Status: initial design

!BuddyCast4 improves the ability for keyword search by spreading more information about recent downloads. Buddycast3 spreads mere the SHA1 hash of the most recent 25 downloaded torrents. !BuddyCast4 augments this information with the search keywords used to discover this torrent, the ranking which the torrent had in the search results, and the full torrentname of the conducted download. With !BuddyCast4 the Tribler Megacache can be bootstrapped more quickly due to the spreading of torrentname and the sophistication of searching is boosted due to the availability of {search keywords, search result rank, selected torrent SHA1}

!BuddyCast4 improves the distribution of swarm popularity data by including recently checked torrent swarm sizes in a message.

!BuddyCast4 also enables each peer to build a table of surrounding peers that are special, such as in terms of taste similarity, Internet distance, upload capacity, bandwidth altruism, social distance, experience (age), or reliability. We believe that !BuddyCast4 represents the state-of-the-art in operational epidemic or gossip protocols.

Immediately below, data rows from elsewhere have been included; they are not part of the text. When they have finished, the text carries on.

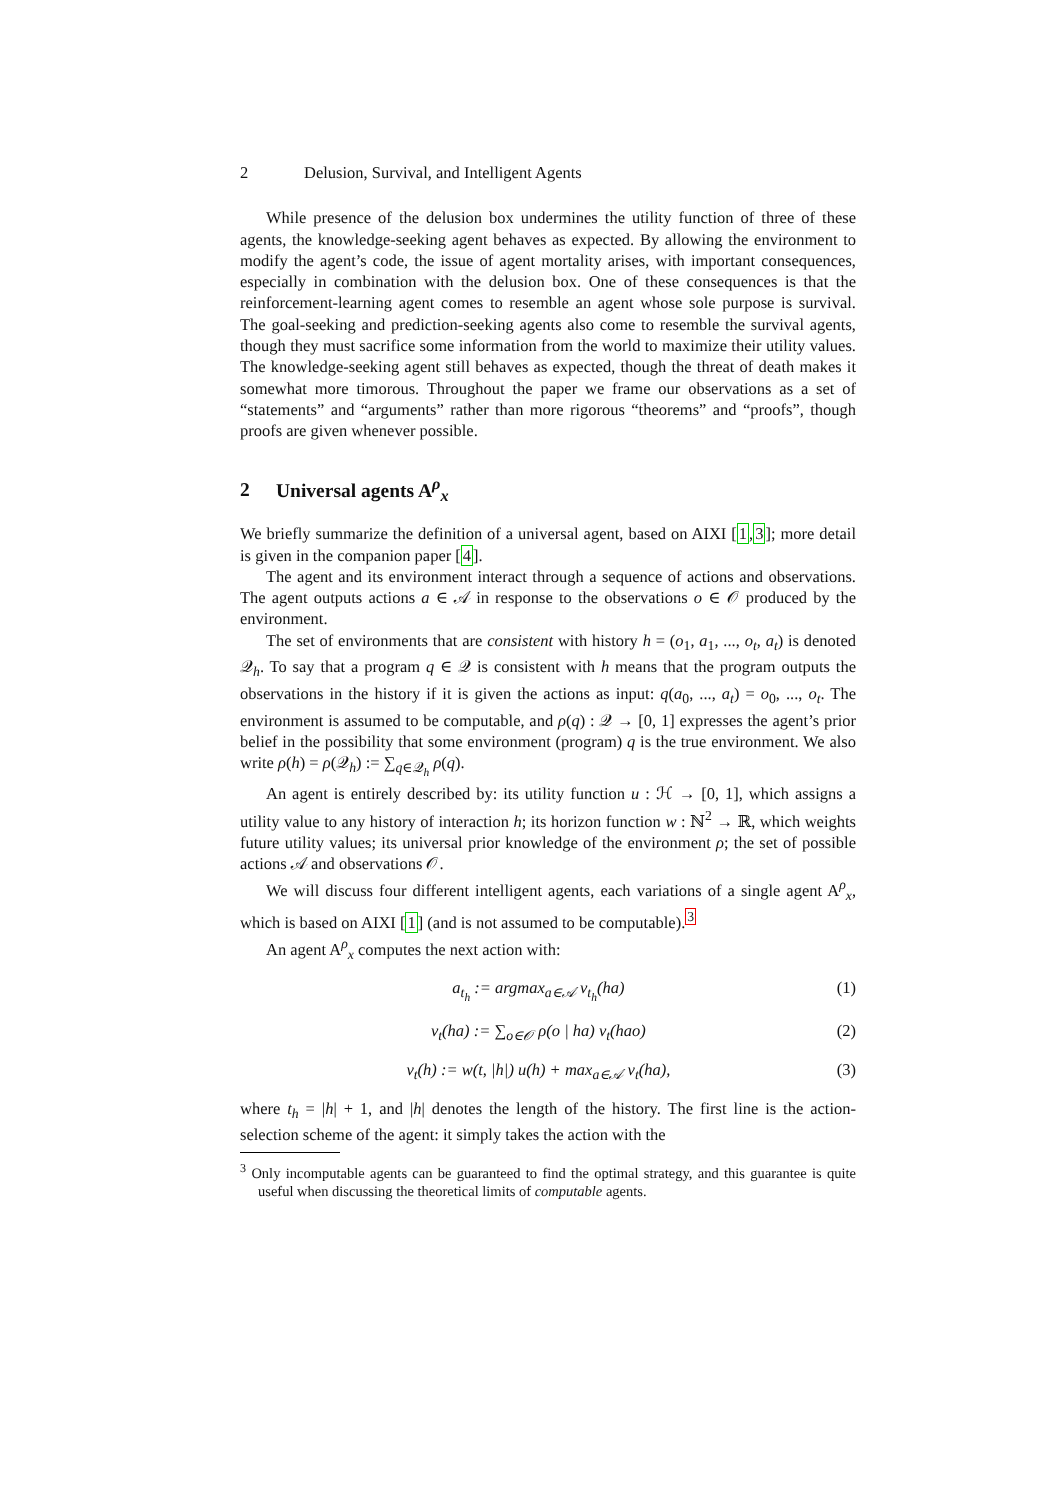2 Delusion, Survival, and Intelligent Agents
While presence of the delusion box undermines the utility function of three of these agents, the knowledge-seeking agent behaves as expected. By allowing the environment to modify the agent’s code, the issue of agent mortality arises, with important consequences, especially in combination with the delusion box. One of these consequences is that the reinforcement-learning agent comes to resemble an agent whose sole purpose is survival. The goal-seeking and prediction-seeking agents also come to resemble the survival agents, though they must sacrifice some information from the world to maximize their utility values. The knowledge-seeking agent still behaves as expected, though the threat of death makes it somewhat more timorous. Throughout the paper we frame our observations as a set of “statements” and “arguments” rather than more rigorous “theorems” and “proofs”, though proofs are given whenever possible.
2 Universal agents A<sup>ρ</sup><sub>x</sub>
We briefly summarize the definition of a universal agent, based on AIXI [1,3]; more detail is given in the companion paper [4].
The agent and its environment interact through a sequence of actions and observations. The agent outputs actions a ∈ 𝒜 in response to the observations o ∈ 𝒪 produced by the environment.
The set of environments that are consistent with history h = (o<sub>1</sub>, a<sub>1</sub>, ..., o<sub>t</sub>, a<sub>t</sub>) is denoted 𝒬<sub>h</sub>. To say that a program q ∈ 𝒬 is consistent with h means that the program outputs the observations in the history if it is given the actions as input: q(a<sub>0</sub>, ..., a<sub>t</sub>) = o<sub>0</sub>, ..., o<sub>t</sub>. The environment is assumed to be computable, and ρ(q) : 𝒬 → [0, 1] expresses the agent’s prior belief in the possibility that some environment (program) q is the true environment. We also write ρ(h) = ρ(𝒬<sub>h</sub>) := ∑<sub>q∈𝒬<sub>h</sub></sub> ρ(q).
An agent is entirely described by: its utility function u : ℋ → [0, 1], which assigns a utility value to any history of interaction h; its horizon function w : ℕ<sup>2</sup> → ℝ, which weights future utility values; its universal prior knowledge of the environment ρ; the set of possible actions 𝒜 and observations 𝒪.
We will discuss four different intelligent agents, each variations of a single agent A<sup>ρ</sup><sub>x</sub>, which is based on AIXI [1] (and is not assumed to be computable).<sup>3</sup>
An agent A<sup>ρ</sup><sub>x</sub> computes the next action with:
a<sub>t<sub>h</sub></sub> := argmax<sub>a∈𝒜</sub> v<sub>t<sub>h</sub></sub>(ha) (1)
v<sub>t</sub>(ha) := ∑<sub>o∈𝒪</sub> ρ(o | ha) v<sub>t</sub>(hao)
(2)
v<sub>t</sub>(h) := w(t, |h|) u(h) + max<sub>a∈𝒜</sub> v<sub>t</sub>(ha),
(3)
where t<sub>h</sub> = |h| + 1, and |h| denotes the length of the history. The first line is the action-selection scheme of the agent: it simply takes the action with the
<sup>3</sup> Only incomputable agents can be guaranteed to find the optimal strategy, and this guarantee is quite useful when discussing the theoretical limits of computable agents.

To efficiently distribute peer information we transmit very extensive peer records and store them at each peer. By building a web-of-trust we estimate the truthfulness of each peer and use this to build a local view of peer characteristics. Note that this local view does not need to be accurate or reliable, as long as the majority is honest we converge. As we transmit an extensive peer record we only transfer this information once to a peer.

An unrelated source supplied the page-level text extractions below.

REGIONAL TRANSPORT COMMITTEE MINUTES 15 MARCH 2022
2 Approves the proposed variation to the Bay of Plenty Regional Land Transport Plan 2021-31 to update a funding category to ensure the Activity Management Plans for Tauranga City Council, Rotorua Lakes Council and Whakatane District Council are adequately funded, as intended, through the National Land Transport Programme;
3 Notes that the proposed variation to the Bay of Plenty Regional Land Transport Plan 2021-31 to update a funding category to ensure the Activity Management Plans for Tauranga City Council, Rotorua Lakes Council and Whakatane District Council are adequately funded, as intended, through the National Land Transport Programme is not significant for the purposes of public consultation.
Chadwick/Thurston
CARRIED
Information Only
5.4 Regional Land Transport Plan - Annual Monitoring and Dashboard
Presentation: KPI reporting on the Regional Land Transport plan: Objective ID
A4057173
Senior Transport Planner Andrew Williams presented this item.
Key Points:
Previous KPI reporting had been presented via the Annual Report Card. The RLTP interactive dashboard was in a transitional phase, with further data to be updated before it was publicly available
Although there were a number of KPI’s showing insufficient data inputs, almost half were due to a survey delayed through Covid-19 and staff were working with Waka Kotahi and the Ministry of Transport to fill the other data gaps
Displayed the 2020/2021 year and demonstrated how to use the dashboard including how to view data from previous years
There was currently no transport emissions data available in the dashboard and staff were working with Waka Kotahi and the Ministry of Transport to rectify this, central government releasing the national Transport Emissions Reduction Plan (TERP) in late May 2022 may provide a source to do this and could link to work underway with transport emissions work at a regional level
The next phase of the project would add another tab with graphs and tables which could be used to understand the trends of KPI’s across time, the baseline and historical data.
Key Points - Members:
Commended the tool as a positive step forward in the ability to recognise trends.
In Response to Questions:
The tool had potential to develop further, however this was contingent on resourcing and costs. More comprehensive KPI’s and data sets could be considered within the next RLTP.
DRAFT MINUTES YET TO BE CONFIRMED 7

Previous BuddyCast implementations where extended by BarterCast, Moderation, and SocioCast. However, these where single-purpose ad-hoc extensions. Adding more extensions in this fashion is not feasible. With !BuddyCast4 we move towards a generic distributed database architecture with epidemic style synchronization. !BuddyCast4 can be further extended with more information and complexity.

Design principles

!BuddyCast4 is designed to balance complexity, state, and security.

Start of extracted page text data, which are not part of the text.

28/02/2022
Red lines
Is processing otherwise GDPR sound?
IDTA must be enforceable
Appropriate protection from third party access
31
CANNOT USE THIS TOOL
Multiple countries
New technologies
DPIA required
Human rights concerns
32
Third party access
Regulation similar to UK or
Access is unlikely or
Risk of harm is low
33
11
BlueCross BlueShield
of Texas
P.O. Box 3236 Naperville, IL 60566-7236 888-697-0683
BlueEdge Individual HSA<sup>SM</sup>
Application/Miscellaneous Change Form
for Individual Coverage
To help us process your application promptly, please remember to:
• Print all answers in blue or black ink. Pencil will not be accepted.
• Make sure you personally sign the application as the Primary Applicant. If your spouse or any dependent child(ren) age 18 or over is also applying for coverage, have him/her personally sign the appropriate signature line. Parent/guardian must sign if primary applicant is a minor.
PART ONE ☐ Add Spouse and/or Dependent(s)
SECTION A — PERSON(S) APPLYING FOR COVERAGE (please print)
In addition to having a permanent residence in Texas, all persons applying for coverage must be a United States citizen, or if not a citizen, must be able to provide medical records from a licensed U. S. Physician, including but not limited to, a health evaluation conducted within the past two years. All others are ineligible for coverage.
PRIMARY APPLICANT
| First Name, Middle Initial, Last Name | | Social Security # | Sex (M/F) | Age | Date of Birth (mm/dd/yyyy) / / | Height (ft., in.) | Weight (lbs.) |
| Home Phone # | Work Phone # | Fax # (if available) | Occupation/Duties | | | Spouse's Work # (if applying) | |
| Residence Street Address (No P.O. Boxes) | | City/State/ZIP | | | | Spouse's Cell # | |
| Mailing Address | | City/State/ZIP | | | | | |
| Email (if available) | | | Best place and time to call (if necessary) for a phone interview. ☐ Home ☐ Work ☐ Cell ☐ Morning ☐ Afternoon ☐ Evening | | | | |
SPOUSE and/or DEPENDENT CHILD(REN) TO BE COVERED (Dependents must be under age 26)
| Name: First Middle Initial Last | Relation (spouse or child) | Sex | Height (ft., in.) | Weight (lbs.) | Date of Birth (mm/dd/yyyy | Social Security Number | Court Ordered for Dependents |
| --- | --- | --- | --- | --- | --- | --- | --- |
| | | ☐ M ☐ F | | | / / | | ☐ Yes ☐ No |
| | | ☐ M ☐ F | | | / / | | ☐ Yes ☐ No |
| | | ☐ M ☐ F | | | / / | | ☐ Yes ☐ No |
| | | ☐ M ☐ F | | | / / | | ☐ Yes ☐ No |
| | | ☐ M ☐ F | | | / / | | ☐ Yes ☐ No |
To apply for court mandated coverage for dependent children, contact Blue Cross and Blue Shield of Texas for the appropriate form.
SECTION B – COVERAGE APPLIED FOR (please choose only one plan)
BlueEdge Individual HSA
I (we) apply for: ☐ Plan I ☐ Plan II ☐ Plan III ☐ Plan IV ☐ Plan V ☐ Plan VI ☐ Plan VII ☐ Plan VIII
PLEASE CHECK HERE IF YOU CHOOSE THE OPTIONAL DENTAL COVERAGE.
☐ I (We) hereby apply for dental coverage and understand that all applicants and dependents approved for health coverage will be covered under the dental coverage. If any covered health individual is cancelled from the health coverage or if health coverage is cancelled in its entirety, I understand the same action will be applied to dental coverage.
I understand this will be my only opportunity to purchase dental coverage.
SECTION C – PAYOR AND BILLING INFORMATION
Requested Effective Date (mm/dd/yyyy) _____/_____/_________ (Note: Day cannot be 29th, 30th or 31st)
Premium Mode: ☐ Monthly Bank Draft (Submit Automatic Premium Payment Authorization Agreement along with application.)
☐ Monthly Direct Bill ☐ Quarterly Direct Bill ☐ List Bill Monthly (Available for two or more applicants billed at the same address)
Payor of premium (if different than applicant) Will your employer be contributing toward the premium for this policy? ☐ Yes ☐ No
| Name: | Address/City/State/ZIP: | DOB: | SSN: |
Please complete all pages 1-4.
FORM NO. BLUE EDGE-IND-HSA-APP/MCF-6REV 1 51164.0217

An important design decision is how we deal with peers that are not connectable. Do we gossip information about peers which cannot be validated? For security reasons this should not be possible or do we allow the usage of friends as proxies?

Due to the extend of the information we require binairy encoding. Thus fixed order of fields and efficient (B)encoding.

Protocol

A !BuddyCast4 message contains of information on 16 peers. Those peers are selected from the peer cache on the basis of their properties in terms of taste similarity, latency, etc. Only the top peers for a given property are included, for instance, the top most similar peers and the peers with the smallest Internet distance. The following list shows the complete breakdown for all peers.

ToDo: what is the overhead for the establishment of an overlay connection? This determines the optimal exchange per connection (roughly 1 KByte or 4 KByte)

Top peers Amount
Taste similarity 5
Bartered bytes 5
Social network distance2
Internet distance1
Max upload speed 1
Moderator 1
Random peers 1
Total 16 Peers

For each of those 16 special peers we include the following information in a !BuddyCast4 message.

Field Size in Bytes Remarks
PermID 82
IP address 4
Port number 2
Connectable (boolean) 1
Similarity 2
Last seen (seconds ago)2
Internet distance (ms)2 Measured at the application layer
Max speed from peer (Kbps)2 Use measurements period of several seconds
Total from this peer (KBytes) 4 Zero if have not obtained any bytes from this peers
Total towards peer (KBytes) 4 Zero if have send any bytes to this peers
Social network distance (hops)1 Zero if there is no indirect relation through friends, foaf
Max_flow (KBytes) 2
Total 120+ Bytes

In order not to transfer information multiple times we maintain a database of what information has been sent to which peer. Timestamps are used to keep track of the last timepoint of synchronization with each peer. The delta since each timepoint is stored in the database and can be send to a peer.

After we contact a peer for the first time we send topmost similar peer 1 & 2. In the next Buddycast interval we include most similar peer 3 & 4, etc.